▶ [Instructions for the task]
Convert the entries below into a two-column CSV with the columns field and value. Give one row for each answered line, with the line's text in field and its answer in value, each in a single double-quoted field with any line breaks turned into spaces, and omit the pictures.

▶ [Saved entries]
###
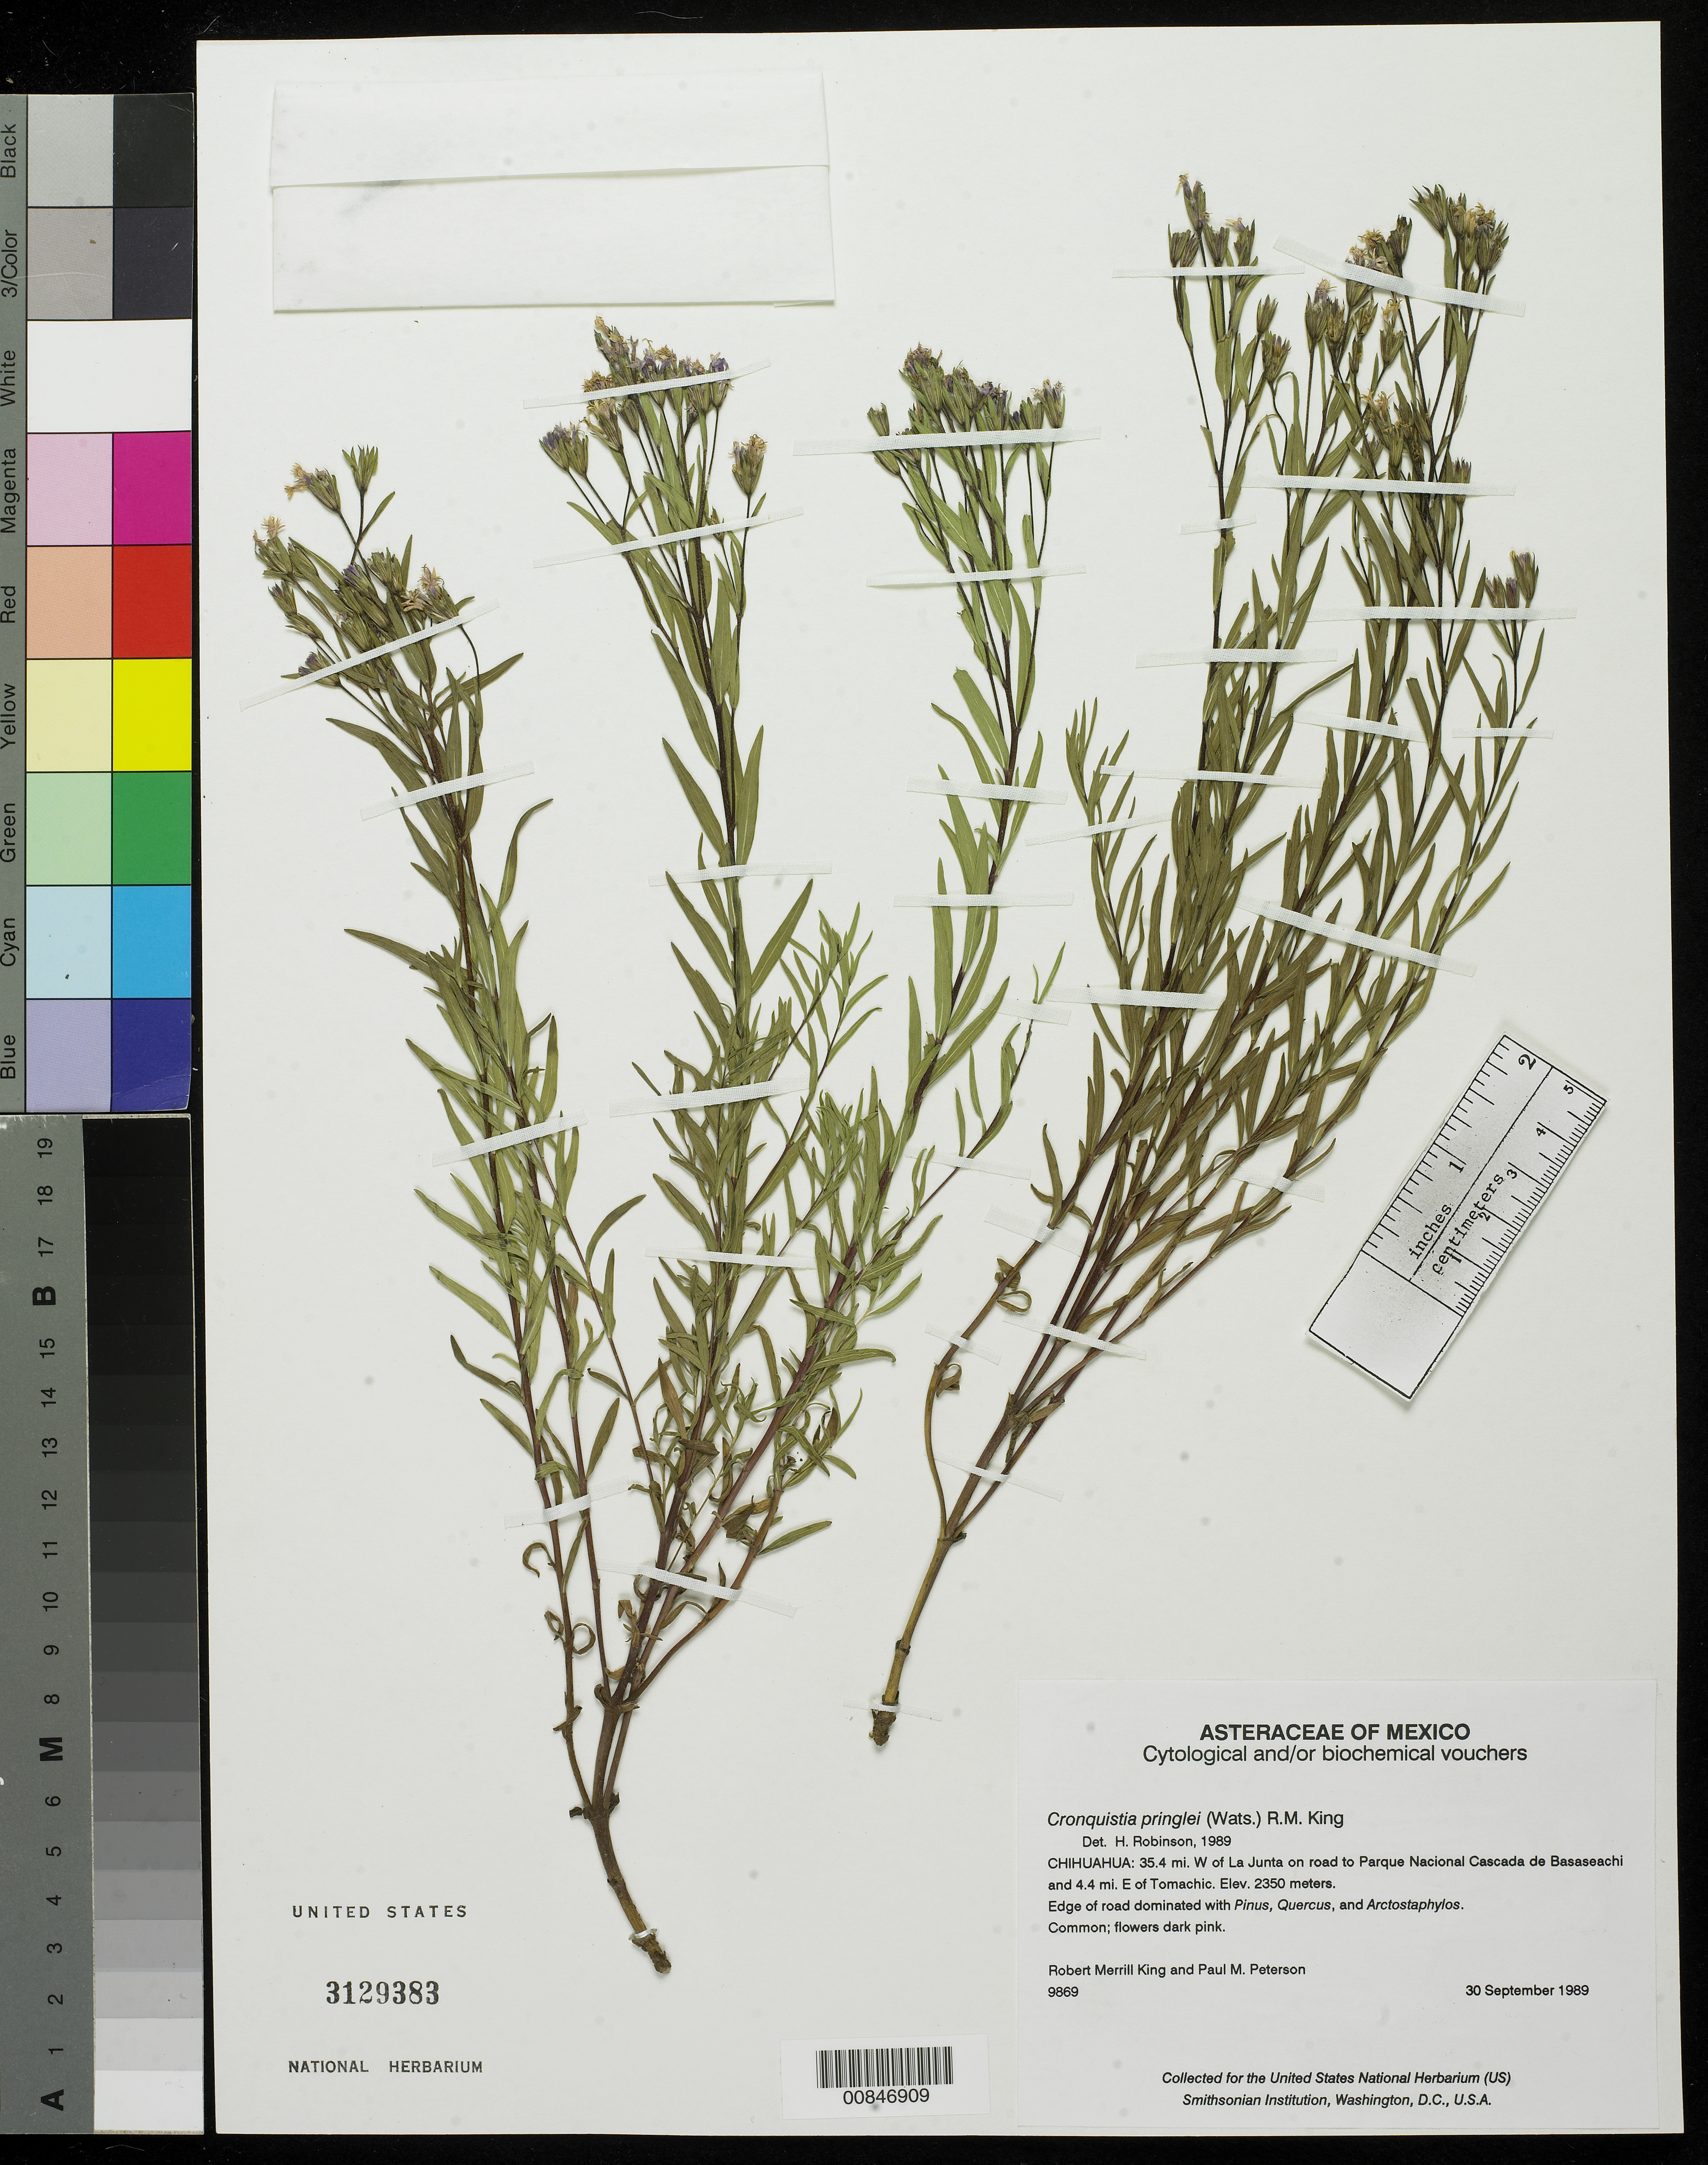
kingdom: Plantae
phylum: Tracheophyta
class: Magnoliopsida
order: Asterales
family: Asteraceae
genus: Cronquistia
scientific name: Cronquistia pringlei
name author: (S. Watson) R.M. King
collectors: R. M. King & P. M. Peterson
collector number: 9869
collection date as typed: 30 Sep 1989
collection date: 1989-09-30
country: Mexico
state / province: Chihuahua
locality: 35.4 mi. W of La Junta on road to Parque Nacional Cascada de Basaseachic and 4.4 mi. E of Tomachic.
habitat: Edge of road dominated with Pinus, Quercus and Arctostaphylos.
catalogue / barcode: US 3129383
###
▶ [Task output]
field,value
"kingdom:","Plantae"
"phylum:","Tracheophyta"
"class:","Magnoliopsida"
"order:","Asterales"
"family:","Asteraceae"
"genus:","Cronquistia"
"scientific name:","Cronquistia pringlei"
"name author:","(S. Watson) R.M. King"
"collectors:","R. M. King & P. M. Peterson"
"collector number:","9869"
"collection date as typed:","30 Sep 1989"
"collection date:","1989-09-30"
"country:","Mexico"
"state / province:","Chihuahua"
"locality:","35.4 mi. W of La Junta on road to Parque Nacional Cascada de Basaseachic and 4.4 mi. E of Tomachic."
"habitat:","Edge of road dominated with Pinus, Quercus and Arctostaphylos."
"catalogue / barcode:","US 3129383"